Sri Lanka’s economic crisis deepens and the government is taking tough measures, including imposing a state of emergency, to deal with protests over the country’s worst financial crisis in decades. The crisis is not sudden but it was simmering for a long time and rating agencies had warned about it earlier also.
The government has taken strong steps to deal with the economic crisis and to deal with the protests over it. It has imposed a 36-hour curfew, declared a ‘state of emergency’ to halt protests, banned social media and even turned off street lights to save electricity.
The island nation with a population of 22 million people has blacked out for 13 hours a day as the government does not have enough foreign exchange reserves to pay for fuel imports. “We have already instructed officials to switch off street lights across the country to help save electricity,” Power Minister Pavitra Vanniarachi said.
The current economic crisis is the result of economic mismanagement by successive governments and has been intensified by the deep tax cuts undertaken by Sri Lankan President Gotabaya Rajapaksa during the 2019 elections. Currently, Sri Lanka is unable to pay for essential imports, including oil, which led to power cuts for up to 13 hours.
foreign exchange reserves
Sri Lanka’s foreign exchange (foreign exchange) reserves have declined by 70 per cent in the last two years to February at USD 2.3 billion, thus affecting the country’s ability to pay for imports. During the rest of the year, it has made loan payments of about USD 4 billion.
rising inflation
The country’s inflation rate is at a high level. Its retail inflation stood at 17.5 per cent in February, the highest level since 2015, driven by rate hikes in both food (24.7 per cent) and non-food (11 per cent) categories. Inflation in January 2022 was 16.8 per cent.

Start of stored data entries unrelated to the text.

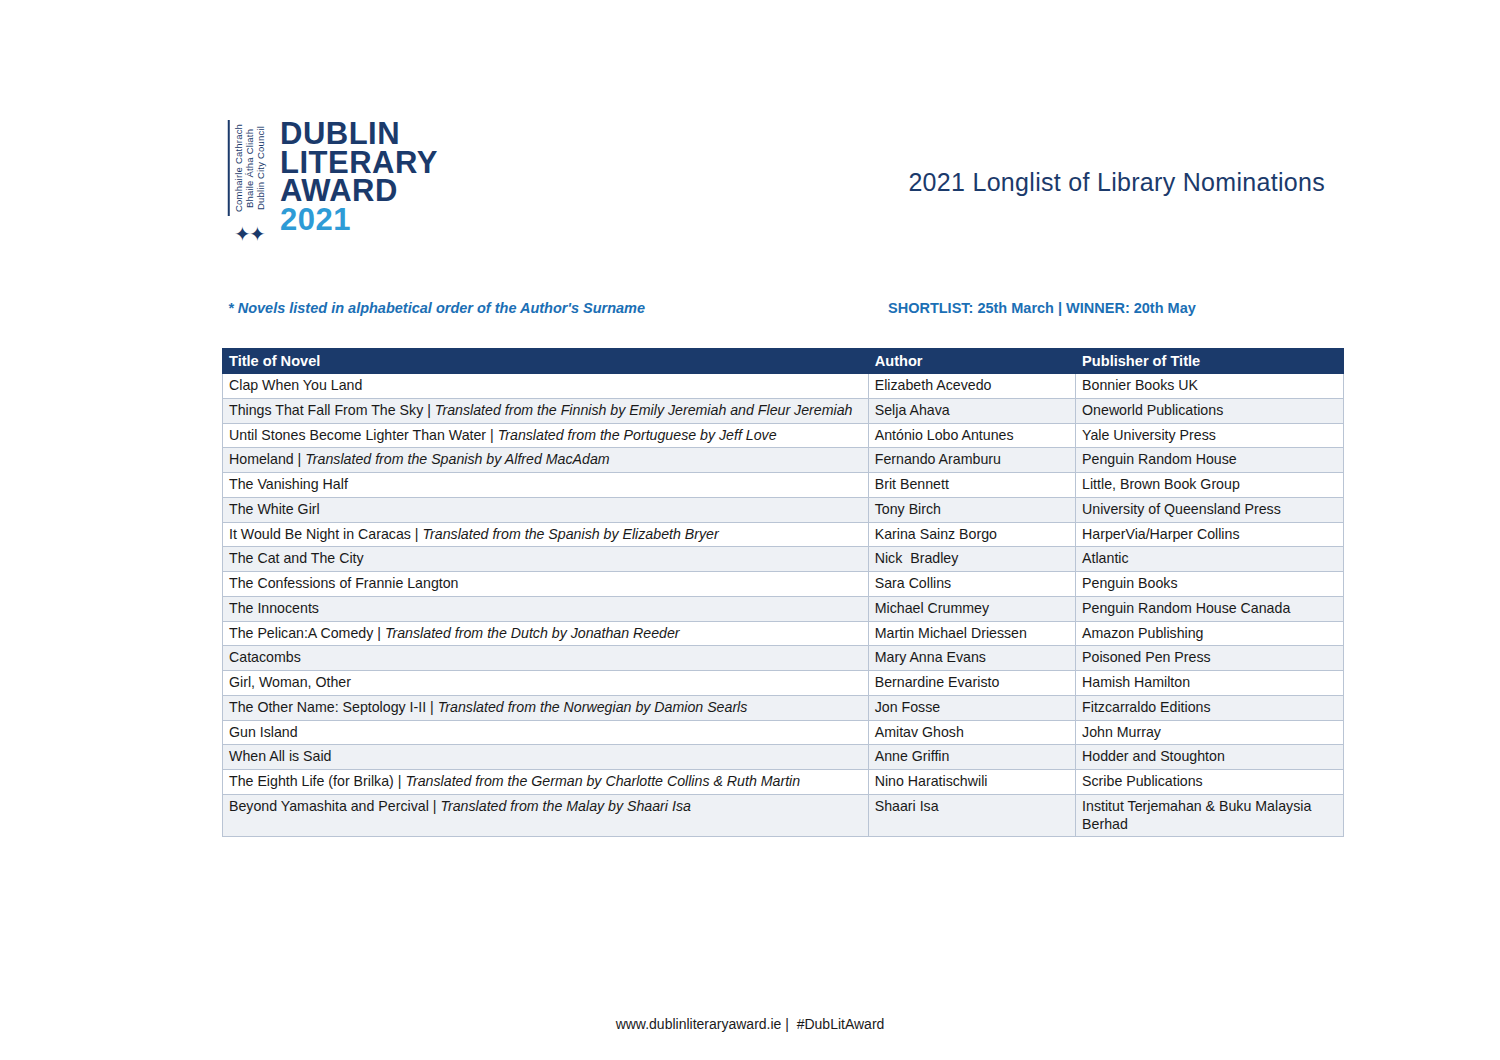Comhairle Cathrach
Bhaile Átha Cliath
Dublin City Council
✦✦
DUBLIN LITERARY AWARD 2021
2021 Longlist of Library Nominations
* Novels listed in alphabetical order of the Author's Surname SHORTLIST: 25th March | WINNER: 20th May
| Title of Novel | Author | Publisher of Title |
| --- | --- | --- |
| Clap When You Land | Elizabeth Acevedo | Bonnier Books UK |
| Things That Fall From The Sky / Translated from the Finnish by Emily Jeremiah and Fleur Jeremiah | Selja Ahava | Oneworld Publications |
| Until Stones Become Lighter Than Water / Translated from the Portuguese by Jeff Love | António Lobo Antunes | Yale University Press |
| Homeland / Translated from the Spanish by Alfred MacAdam | Fernando Aramburu | Penguin Random House |
| The Vanishing Half | Brit Bennett | Little, Brown Book Group |
| The White Girl | Tony Birch | University of Queensland Press |
| It Would Be Night in Caracas / Translated from the Spanish by Elizabeth Bryer | Karina Sainz Borgo | HarperVia/Harper Collins |
| The Cat and The City | Nick Bradley | Atlantic |
| The Confessions of Frannie Langton | Sara Collins | Penguin Books |
| The Innocents | Michael Crummey | Penguin Random House Canada |
| The Pelican:A Comedy / Translated from the Dutch by Jonathan Reeder | Martin Michael Driessen | Amazon Publishing |
| Catacombs | Mary Anna Evans | Poisoned Pen Press |
| Girl, Woman, Other | Bernardine Evaristo | Hamish Hamilton |
| The Other Name: Septology I-II / Translated from the Norwegian by Damion Searls | Jon Fosse | Fitzcarraldo Editions |
| Gun Island | Amitav Ghosh | John Murray |
| When All is Said | Anne Griffin | Hodder and Stoughton |
| The Eighth Life (for Brilka) / Translated from the German by Charlotte Collins & Ruth Martin | Nino Haratischwili | Scribe Publications |
| Beyond Yamashita and Percival / Translated from the Malay by Shaari Isa | Shaari Isa | Institut Terjemahan & Buku Malaysia Berhad |
www.dublinliteraryaward.ie | #DubLitAward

Inflation has been further exacerbated by Sri Lanka last month devaluing its local currency and imposing import limits on hundreds of items disrupting value chains and pushing consumer prices to already high levels.
job losses
Following the COVID-19 pandemic, Sri Lanka’s tourism industry was badly hit, adversely affecting its foreign exchange reserves and causing job losses. It also increased the number of poor living in the country. According to a World Bank report, the share of the poor in the country was projected to increase to 11.7 per cent during 2020, compared to 9.2 per cent in the previous year, based on a daily income of USD 3.20.
aid to sri lanka
On March 17, India extended a USD 1 billion line of credit to Sri Lanka after an agreement was signed between the two governments last month during the visit of Sri Lankan Finance Minister Basil Rajapaksa. A consignment of 40,000 metric tonnes of diesel from India reached Sri Lanka on Saturday, the fourth such assistance from New Delhi. Traders here also loaded about 40,000 tonnes of rice for shipment to Sri Lanka in a major food aid.
Sri Lanka’s government is preparing for talks with the International Monetary Fund (IMF) amid concerns over the country’s ability to repay foreign debt. The country has devalued its currency before the talks.
early warning
The Asian Development Bank called Sri Lanka a “twin deficit economy” in 2019. “Twin deficits indicate that a country’s national expenditure exceeds its national income, and that the production of tradable goods and services is inadequate,” it had said.
In December 2021, rating agency Fitch downgraded Sri Lanka’s sovereign rating from ‘CCC’ to ‘CC’. It said the likelihood of default in the coming months has increased in view of the country’s deteriorating external liquidity position due to a fall in foreign exchange reserves.
The agency said the downgrade reflects its view of Sri Lanka’s growing likelihood of a default event in the coming months in light of its deteriorating external liquidity position, which will increase its reserves in fixed foreign exchange reserves against higher foreign debt payments and limited financing flows. Declining is underlined. “The severity of the financial stress is illustrated by increased government-bond yields and downward pressure on the currency.”